Work required =
Continue the passage on transforming warehouse data for data mining, picking up after its final sentence.

Excerpt to read =
☆ ☆ ☆ ☆ ☆ ☆ ☆
So you've built your data warehouse and now you're ready to mine it...Not so fast! Depending on the data mining tool, you may have to do a significant amount of work to prepare your data for mining. The following tip from Ralph Kimball and Richard Mertz's The Data Webhouse Toolkit
Data Transformations for Webhouses in General
There is a set of basic data transformations you are probably already doing if you have a data warehouse. You are performing these transformations in your data extract system that pulls data from your legacy system, and you may be housing the data in your operational data store for cleaning and reformatting. The cleaned data is exported from the operational data store into one or more of your subject-oriented data marts. Although there may be many transformation steps in your data extract system, the ones of particular interest to data mining are:
- Resolving inconsistent legacy data formats, such as ACSII and EBCDIC, and resolving inconsistent data encoding, geographic spellings, abbreviations, and punctuation. Hopefully, you are doing this already.
- Stripping out unwanted fields. Legacy data contains fields that are useless from an analysis point of view. A data mining tool may waste cycles trying to find patterns these fields.
- Interpreting codes into text. Hopefully, these codes are already in your dimension tables so that adding the explanatory text is an easy change to the dimension table.
- Combining data such as customer data from multiple sources under a common key.
- Finding multiply used fields in your legacy data, when you must interpret the field's value based on the context of the legacy record. In some cases you may not even realize that you have a legacy field that is hiding multiple uses. Your data mining tool might go crazy figuring this out.
☆ ☆ ☆ ☆ ☆ ☆ ☆
Listed records =

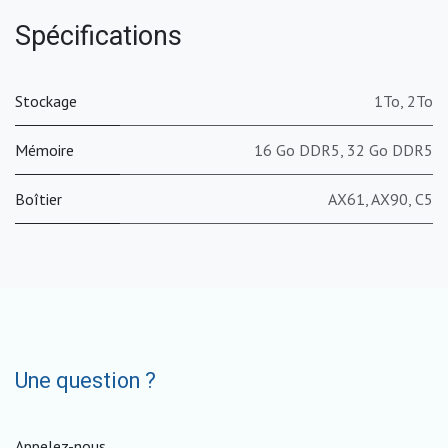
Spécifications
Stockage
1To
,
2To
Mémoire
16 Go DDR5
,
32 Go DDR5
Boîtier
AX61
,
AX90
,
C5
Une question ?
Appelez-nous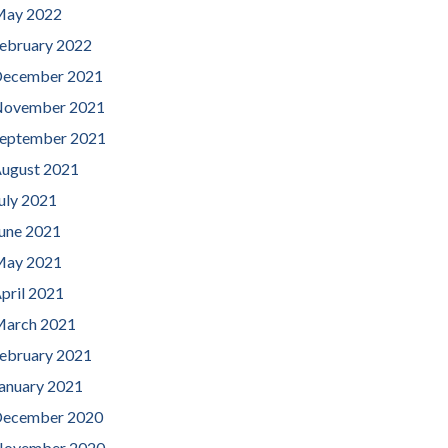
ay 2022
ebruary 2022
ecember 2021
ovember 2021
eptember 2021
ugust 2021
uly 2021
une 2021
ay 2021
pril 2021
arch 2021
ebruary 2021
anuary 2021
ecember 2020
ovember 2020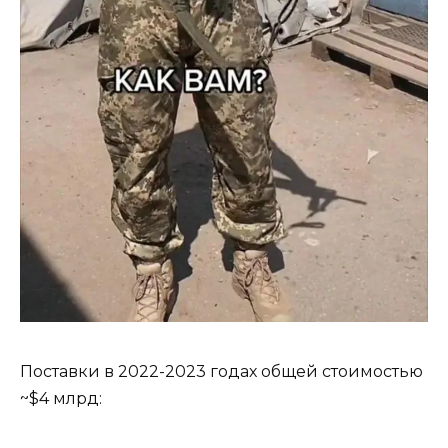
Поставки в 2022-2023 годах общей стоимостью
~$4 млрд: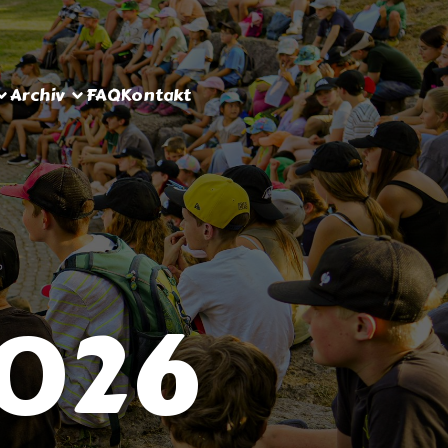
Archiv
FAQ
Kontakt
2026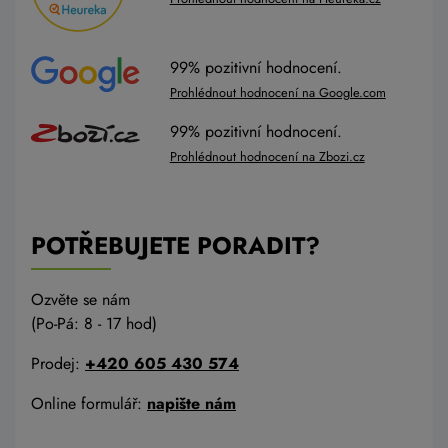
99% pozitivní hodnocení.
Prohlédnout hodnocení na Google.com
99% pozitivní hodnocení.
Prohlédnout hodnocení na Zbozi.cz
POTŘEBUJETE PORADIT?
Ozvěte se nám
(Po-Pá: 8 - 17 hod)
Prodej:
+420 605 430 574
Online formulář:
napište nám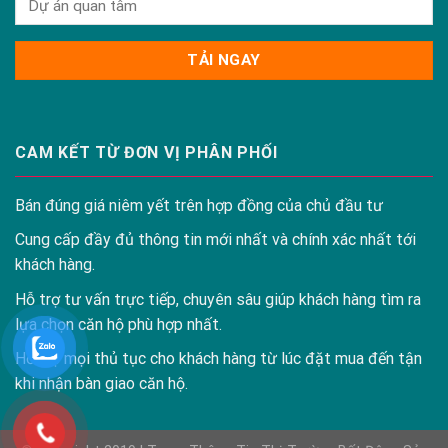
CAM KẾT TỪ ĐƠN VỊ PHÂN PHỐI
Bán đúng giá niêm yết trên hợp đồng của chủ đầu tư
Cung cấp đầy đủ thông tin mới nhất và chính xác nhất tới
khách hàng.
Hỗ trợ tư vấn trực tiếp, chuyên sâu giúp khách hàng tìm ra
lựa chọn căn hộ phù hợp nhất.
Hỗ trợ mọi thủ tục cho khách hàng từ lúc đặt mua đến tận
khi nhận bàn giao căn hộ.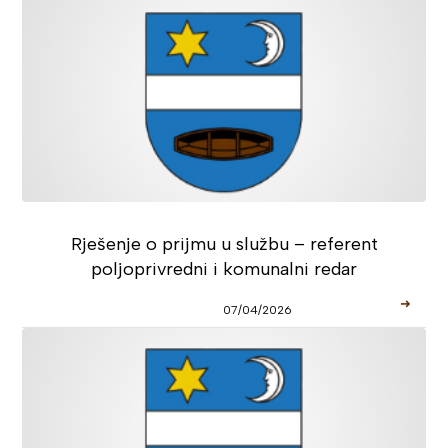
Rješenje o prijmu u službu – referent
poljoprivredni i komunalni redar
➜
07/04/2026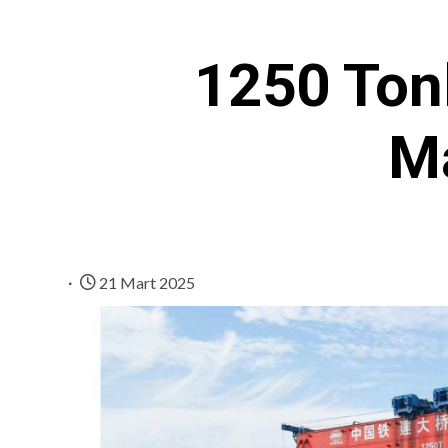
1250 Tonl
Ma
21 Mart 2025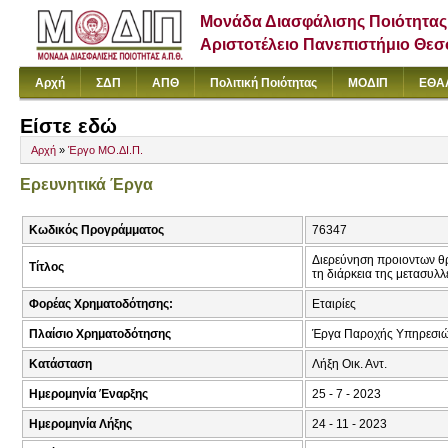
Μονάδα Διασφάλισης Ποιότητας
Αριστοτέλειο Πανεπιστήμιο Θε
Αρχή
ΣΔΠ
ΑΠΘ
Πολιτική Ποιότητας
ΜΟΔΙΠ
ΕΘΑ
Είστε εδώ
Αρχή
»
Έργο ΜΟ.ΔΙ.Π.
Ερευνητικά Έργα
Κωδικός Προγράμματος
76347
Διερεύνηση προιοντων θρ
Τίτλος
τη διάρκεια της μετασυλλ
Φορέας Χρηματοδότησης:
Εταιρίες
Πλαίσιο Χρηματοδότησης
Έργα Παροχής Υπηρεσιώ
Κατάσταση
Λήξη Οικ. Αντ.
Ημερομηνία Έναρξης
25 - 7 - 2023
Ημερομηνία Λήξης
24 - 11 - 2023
☆ ☆ ☆ ☆ ☆ ☆ ☆
Response area =
Data Transformations for all Forms of Data Mining
This group of data transformations may not be needed for standard reporting and analysis functions in a data warehouse but is required for just about every data mining application. Many of these transformations affect the numeric, additive facts in the central fact table of your dimensional data mart:
- Flag normal, abnormal, out of bounds or impossible facts. For each of these circumstances, it is better to mark the data with a status flag so that it can be optionally constrained into or out of the analysis than it is to delete the unusual value.
- Recognize random or noise values from context and mask out. When this case can be recognized, the random number should be replaced with a null value.
- Apply a uniform treatment to null values. Null values can often cause a data mining tool to hiccup. In many cases the null value is represented by a special value of what should be a legitimate fact. Null values are tricky because philosophically there are at least two kinds of nulls: there was no data at the time of measurement or the measurement process failed to deliver the data.
- Flag fact records with changed status. A very helpful data transformation is to add a special status indicator to a fact table record to show that the status of the account has just changed or is about to change. Without this a canceled account would be noticed by its absence in the next billing cycle, which is impractical in most database applications.
- Aggregate the data. Aggregations may be tempting either to reduce the sheer volume of data being analyzed or to provide analysis buckets that are statistically significant.
Special Data Transformations Depending on the Data Mining Tool
- Divide data into training, test, and evaluation sets. Nearly all data mining applications require that the raw input data be separated into three groups. Perhaps the data should be separated randomly into three control groups. The first group is used to train the data mining tool, the second is used to test the parameters established by the first and the third it the evaluation set of data.
- Adding computing fields as input or as targets. You may not have to modify your base schemas with these computed values depending on how complicated the added information is to compute at query time.
- Mapping continuous values into ranges. Some data mining tools like decision trees encourage you to "band" continuous values into discrete ranges.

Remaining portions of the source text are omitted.